_Directions_.
Once you reach the line containing "zjistit dostupné nominální hodnoty." in the entries below, write out that line and each one after it down to the line containing "hledání se nebojte osobně navštívit", exactly and with nothing added.
*** Block opens ***
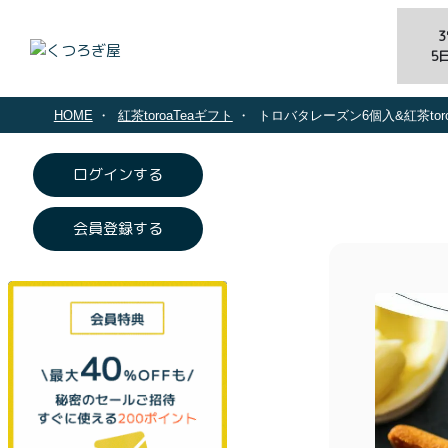
5
HOME
紅茶toroaTeaギフト
トロバタレーズン6個入&紅茶to
ログインする
会員登録する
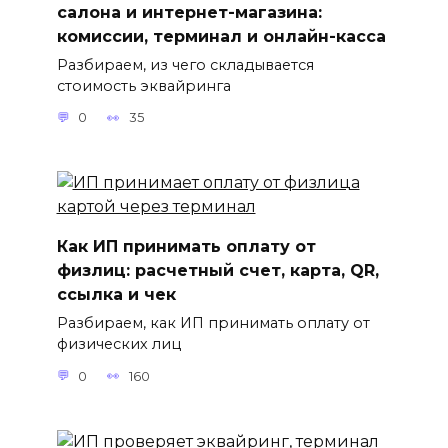
салона и интернет-магазина:
комиссии, терминал и онлайн-касса
Разбираем, из чего складывается
стоимость эквайринга
0
35
Как ИП принимать оплату от
физлиц: расчетный счет, карта, QR,
ссылка и чек
Разбираем, как ИП принимать оплату от
физических лиц
0
160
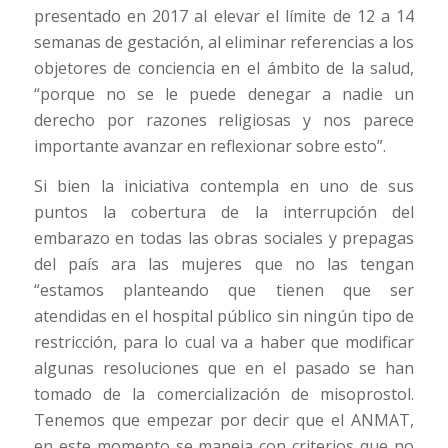
presentado en 2017 al elevar el límite de 12 a 14
semanas de gestación, al eliminar referencias a los
objetores de conciencia en el ámbito de la salud,
“porque no se le puede denegar a nadie un
derecho por razones religiosas y nos parece
importante avanzar en reflexionar sobre esto”.
Si bien la iniciativa contempla en uno de sus
puntos la cobertura de la interrupción del
embarazo en todas las obras sociales y prepagas
del país ara las mujeres que no las tengan
“estamos planteando que tienen que ser
atendidas en el hospital público sin ningún tipo de
restricción, para lo cual va a haber que modificar
algunas resoluciones que en el pasado se han
tomado de la comercialización de misoprostol.
Tenemos que empezar por decir que el ANMAT,
en este momento se maneja con criterios que no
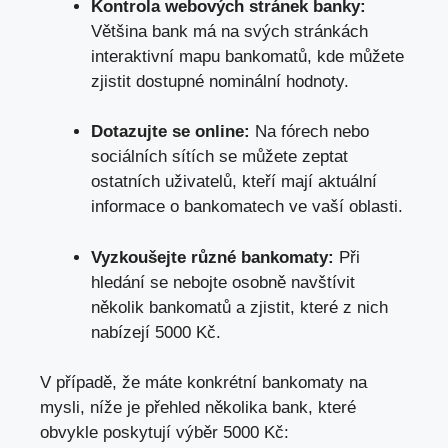
Kontrola webových stránek banky:
Většina bank má na svých stránkách
interaktivní mapu bankomatů, kde můžete
zjistit dostupné nominální hodnoty.
Dotazujte se online:
Na fórech nebo
sociálních sítích se můžete zeptat
ostatních uživatelů, kteří mají aktuální
informace o bankomatech ve vaší oblasti.
Vyzkoušejte různé bankomaty:
Při
hledání se nebojte osobně navštívit
několik bankomatů a zjistit, které z nich
nabízejí 5000 Kč.
V případě, že máte konkrétní bankomaty na
mysli, níže je přehled několika bank, které
obvykle poskytují výběr 5000 Kč:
*** Block closes ***
_Your response_.
zjistit dostupné nominální hodnoty.
Dotazujte se online:
Na fórech nebo
sociálních sítích se můžete zeptat
ostatních uživatelů, kteří mají aktuální
informace o bankomatech ve vaší oblasti.
Vyzkoušejte různé bankomaty:
Při
hledání se nebojte osobně navštívit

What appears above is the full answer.